MATERIAL SUPPLIED START
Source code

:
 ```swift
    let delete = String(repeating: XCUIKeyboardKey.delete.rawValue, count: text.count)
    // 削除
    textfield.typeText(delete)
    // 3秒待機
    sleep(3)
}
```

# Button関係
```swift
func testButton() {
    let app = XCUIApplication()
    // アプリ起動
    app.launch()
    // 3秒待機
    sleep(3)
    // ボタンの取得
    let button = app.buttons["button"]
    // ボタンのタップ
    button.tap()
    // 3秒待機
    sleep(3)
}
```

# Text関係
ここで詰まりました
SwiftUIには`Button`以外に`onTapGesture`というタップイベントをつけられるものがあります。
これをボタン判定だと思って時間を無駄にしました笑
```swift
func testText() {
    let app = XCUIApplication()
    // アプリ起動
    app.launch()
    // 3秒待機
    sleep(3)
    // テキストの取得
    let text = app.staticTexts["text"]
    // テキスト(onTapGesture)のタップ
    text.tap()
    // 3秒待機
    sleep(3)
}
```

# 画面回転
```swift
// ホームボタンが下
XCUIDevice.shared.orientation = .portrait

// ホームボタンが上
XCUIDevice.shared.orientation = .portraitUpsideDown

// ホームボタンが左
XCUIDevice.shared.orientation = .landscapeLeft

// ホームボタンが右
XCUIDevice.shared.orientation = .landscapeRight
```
MATERIAL SUPPLIED END
- **WHAT YOU WILL DO**
Look through the entries and give the number of lines containing the word "orientation". Add nothing else.

- **ANSWER TO THE EXERCISE**
4